[AUSZUG]
Sebastian Kurz könnte dem ersten (täuschenden) Eindruck nach 20 sein. Er ist aber schon 31. Nun schickt er sich an, der jüngste Bundeskanzler in der Geschichte Österreichs, ach was: in der Geschichte Europas, zu werden.
Höchst auffällig
Bei allen Weichzeichnungen - Sebastian Kurz "ist eine höchst auffällige Figur", sagt der österreichische Karikaturist Gerhard Haderer, dessen bissige Bildgeschichten über 20 Jahre lang im "Stern" erschienen sind. Kurz sei "ein sehr talentierter Redner, eine telegene Lichtgestalt. Er wird im Augenblick gefeiert wie ein Messias... Klugheit würde ich ihm unterstellen, Authentizität nicht. Das fehlt mir. Er ist eine Kunstfigur."
[/AUSZUG]
=== AUFGABE ===
Führen Sie alle Ausdrücke aus dem Auszug über Sebastian Kurz auf, mit denen Gerhard Haderer Kurz unmittelbar als etwas bezeichnet, also nach „ist“ oder „sei“. Die nachstehenden Einträge sind eigenständiges Material und stehen in keinem Zusammenhang mit dem Auszug.
[AUSZÜGE DATENSATZ]
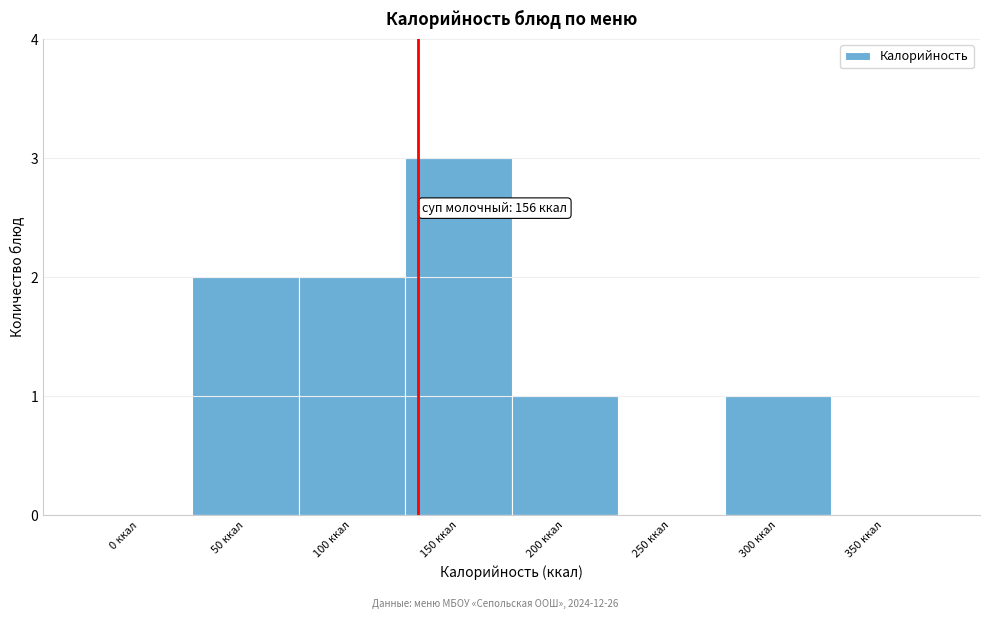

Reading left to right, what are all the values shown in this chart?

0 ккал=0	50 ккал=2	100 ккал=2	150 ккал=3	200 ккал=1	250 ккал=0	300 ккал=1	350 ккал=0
[/AUSZÜGE DATENSATZ]
[AUSZÜGE DATENSATZ]
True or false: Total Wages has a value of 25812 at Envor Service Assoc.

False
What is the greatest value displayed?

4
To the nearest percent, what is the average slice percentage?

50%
[/AUSZÜGE DATENSATZ]
[AUSZÜGE DATENSATZ]
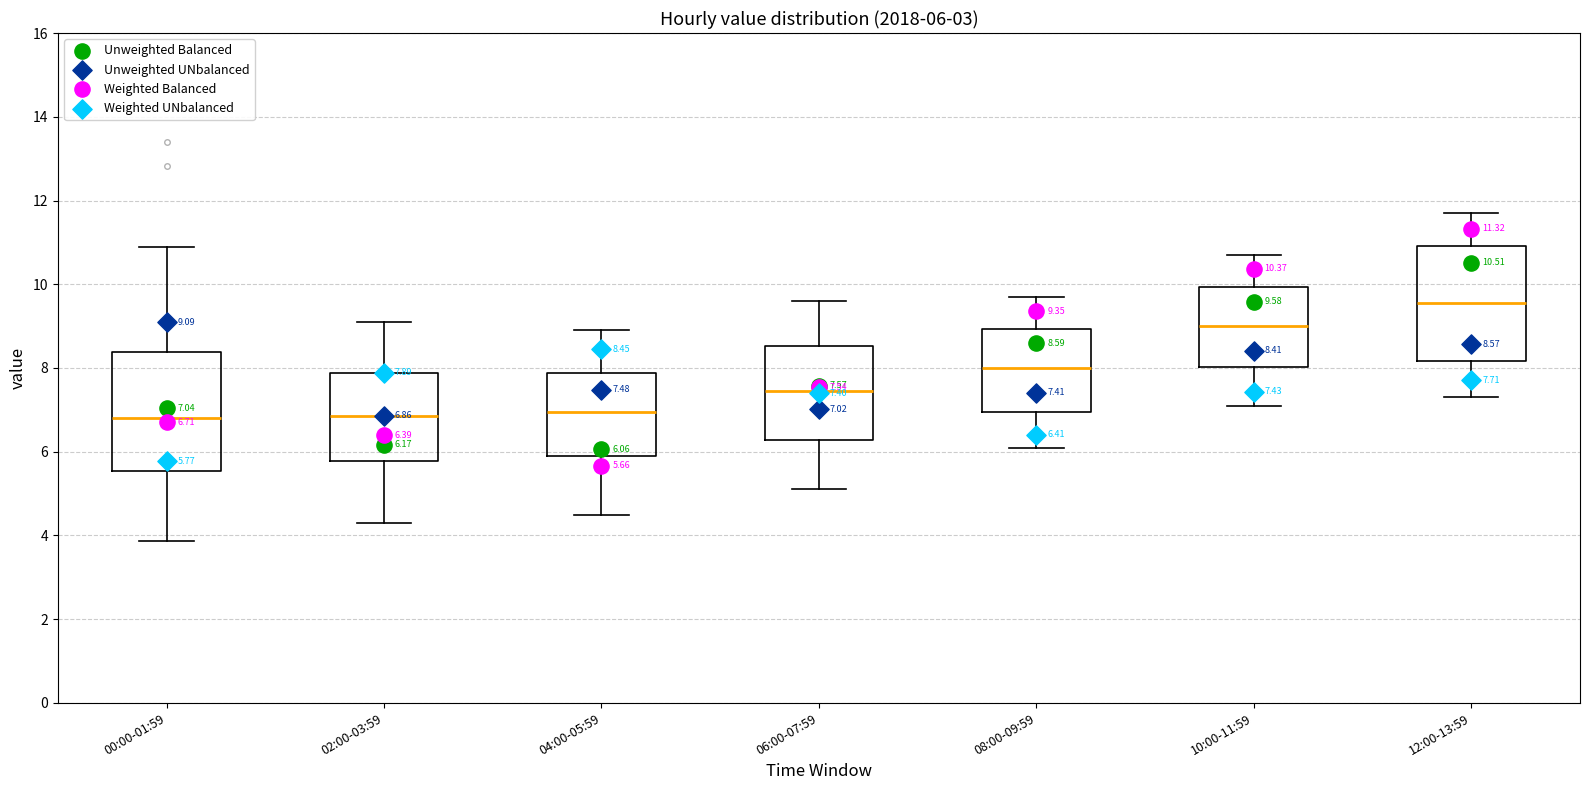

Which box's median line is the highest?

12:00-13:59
[/AUSZÜGE DATENSATZ]
=== ANTWORT ===
- eine höchst auffällige Figur
- ein sehr talentierter Redner
- eine telegene Lichtgestalt
- eine Kunstfigur